First, as Christians, our basic assumption is that this world isn’t all there is. There is God, who made and governs all things, and then there is the world, creation. Theologians call this the Creator-creature distinction, and Cornelius Van Til was adamant about its centrality. He said we must “begin our interpretation of reality upon the presupposition of theCreator-creature distinction as basic to everything else.”[1] As Christopher Watkin wrote recently,
This creator-creature distinction sets the biblical account apart from the dominant picture of reality in our own culture, which holds that there is only one sort of existence, often with conflict at its heart. This view is summed up in the words of Carl Sagan, ‘The Cosmos is all that is or ever was or evil will be.’ It is a monism, or what Van Til called a ‘one-circle’ view.[2]
There are two circles of reality, not one. And because of how God created all things—the Father voicing the Son in power of the Spirit—what exists in our world is dependent on and derivative of his character. Everything, including humans, reflects God—though humans do this in a special way. In short, we are not here on our own. The world is not a neutral playground. God is present and uses everything to point us to our eternal home in himself.
Second, everything we see around us came from and is sustained by the speech of God. This highlights not only the deeply personal nature of our world but also the centrality of Scripture, as God’s personal word to us. As Vern Poythress wrote, “Scripture is our natural instructor as to the metaphysics of the world, since the metaphysics of the world is completely determined and specified by God’s speech governing the world, and his speech takes place in Christ the Word (John1:1).”[3] The speech of the Trinity has shaped and stewarded every fleck of the material universe—from the silent stars to your cereal spoon. We exist because he spoke. We find our identity, purpose, and meaning in that speech. As Christians, we cannot account for what exists or even who we are apart from God speaking.
Now, third, what does this mean about our identity, about who we are?

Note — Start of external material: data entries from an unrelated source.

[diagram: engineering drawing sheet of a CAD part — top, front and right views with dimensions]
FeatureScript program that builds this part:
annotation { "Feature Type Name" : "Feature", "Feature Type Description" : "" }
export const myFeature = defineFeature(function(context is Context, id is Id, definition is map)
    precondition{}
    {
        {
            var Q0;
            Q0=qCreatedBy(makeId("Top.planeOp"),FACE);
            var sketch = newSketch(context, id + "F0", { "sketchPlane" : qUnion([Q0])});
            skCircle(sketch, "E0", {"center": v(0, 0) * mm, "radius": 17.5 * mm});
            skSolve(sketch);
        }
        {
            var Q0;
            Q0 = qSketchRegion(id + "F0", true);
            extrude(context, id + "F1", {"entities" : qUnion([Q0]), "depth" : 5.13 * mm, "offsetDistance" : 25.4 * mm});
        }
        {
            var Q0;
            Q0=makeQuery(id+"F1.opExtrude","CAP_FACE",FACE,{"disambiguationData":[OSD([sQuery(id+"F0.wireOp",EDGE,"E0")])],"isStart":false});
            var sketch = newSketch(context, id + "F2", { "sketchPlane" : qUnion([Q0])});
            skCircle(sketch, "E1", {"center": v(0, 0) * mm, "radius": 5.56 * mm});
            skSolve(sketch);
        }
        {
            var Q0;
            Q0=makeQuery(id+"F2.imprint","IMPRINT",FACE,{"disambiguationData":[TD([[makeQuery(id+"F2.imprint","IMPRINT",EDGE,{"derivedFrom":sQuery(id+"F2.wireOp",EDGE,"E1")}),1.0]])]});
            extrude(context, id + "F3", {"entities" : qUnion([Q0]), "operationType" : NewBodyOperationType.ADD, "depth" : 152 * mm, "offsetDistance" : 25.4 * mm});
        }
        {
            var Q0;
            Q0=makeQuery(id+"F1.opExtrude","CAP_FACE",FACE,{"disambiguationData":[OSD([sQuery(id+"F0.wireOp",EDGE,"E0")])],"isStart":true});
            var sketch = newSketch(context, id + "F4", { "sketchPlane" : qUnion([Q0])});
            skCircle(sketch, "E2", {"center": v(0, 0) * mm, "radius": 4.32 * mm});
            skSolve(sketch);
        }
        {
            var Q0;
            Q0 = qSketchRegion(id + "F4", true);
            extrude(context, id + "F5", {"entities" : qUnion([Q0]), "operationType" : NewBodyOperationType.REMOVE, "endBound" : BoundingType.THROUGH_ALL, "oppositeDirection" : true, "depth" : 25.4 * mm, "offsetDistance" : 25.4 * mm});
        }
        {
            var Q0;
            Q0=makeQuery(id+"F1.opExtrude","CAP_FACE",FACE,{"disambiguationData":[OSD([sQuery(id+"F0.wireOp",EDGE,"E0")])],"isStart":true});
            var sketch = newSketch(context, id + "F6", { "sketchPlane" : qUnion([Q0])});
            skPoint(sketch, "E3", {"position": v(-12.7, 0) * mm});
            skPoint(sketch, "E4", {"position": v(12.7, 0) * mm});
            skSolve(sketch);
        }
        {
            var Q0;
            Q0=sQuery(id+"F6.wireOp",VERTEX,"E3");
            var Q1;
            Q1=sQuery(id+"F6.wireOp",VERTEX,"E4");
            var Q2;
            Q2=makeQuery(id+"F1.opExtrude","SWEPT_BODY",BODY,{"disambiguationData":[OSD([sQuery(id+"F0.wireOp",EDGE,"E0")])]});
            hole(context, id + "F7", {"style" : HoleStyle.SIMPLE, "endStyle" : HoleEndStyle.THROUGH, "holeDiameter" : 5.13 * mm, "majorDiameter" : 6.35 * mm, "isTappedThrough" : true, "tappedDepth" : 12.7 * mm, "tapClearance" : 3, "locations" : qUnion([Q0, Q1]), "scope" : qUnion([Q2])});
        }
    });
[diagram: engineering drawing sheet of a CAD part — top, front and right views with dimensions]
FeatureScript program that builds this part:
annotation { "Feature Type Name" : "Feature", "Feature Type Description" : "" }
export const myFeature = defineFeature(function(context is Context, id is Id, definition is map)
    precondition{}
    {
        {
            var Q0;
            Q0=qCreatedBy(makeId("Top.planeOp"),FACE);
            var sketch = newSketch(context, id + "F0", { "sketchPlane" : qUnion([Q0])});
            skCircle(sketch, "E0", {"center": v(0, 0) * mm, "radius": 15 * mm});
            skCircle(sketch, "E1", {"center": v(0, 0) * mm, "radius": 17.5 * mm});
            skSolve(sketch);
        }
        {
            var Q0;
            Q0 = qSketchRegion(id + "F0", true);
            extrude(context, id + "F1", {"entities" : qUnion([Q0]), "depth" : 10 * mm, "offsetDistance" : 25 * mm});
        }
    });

In looking to the speech of God for our answer, Christians must say image bearers, one of the earlier teachings of Scripture (Gen. 1:26–28). But we can go further, since many people (even Christians) don’t really know what this means. To be an image bearer of God means that we holistically resemble him on a creaturely level. We are, as Carl Trueman restated recently, mimetic creatures.[4] We imitate. We look at God’s hand in history and in our own lives. And then, by the power of God’s own Spirit, we do what he does as little reflectors of his eternal light, a light of truth, love, and beauty. The image of God covers everything that we think, say, or do.
But this holistic imitation always has a relational goal. Put in the words of the Dutch theologian Geerhardus Vos,
That man bears God’s image means much more than that he is spirit and possesses understanding, will, etc. It means above all that he is disposed for communion with God, that all the capacities of his soul can act in a way that corresponds to their destiny only if they rest in God…According to the deeper Protestant conception, the image does not exist only in correspondence with God but in being disposed toward God. God’s nature is, as it were, the stamp; our nature is the impression made by this stamp. Both fit together.[5]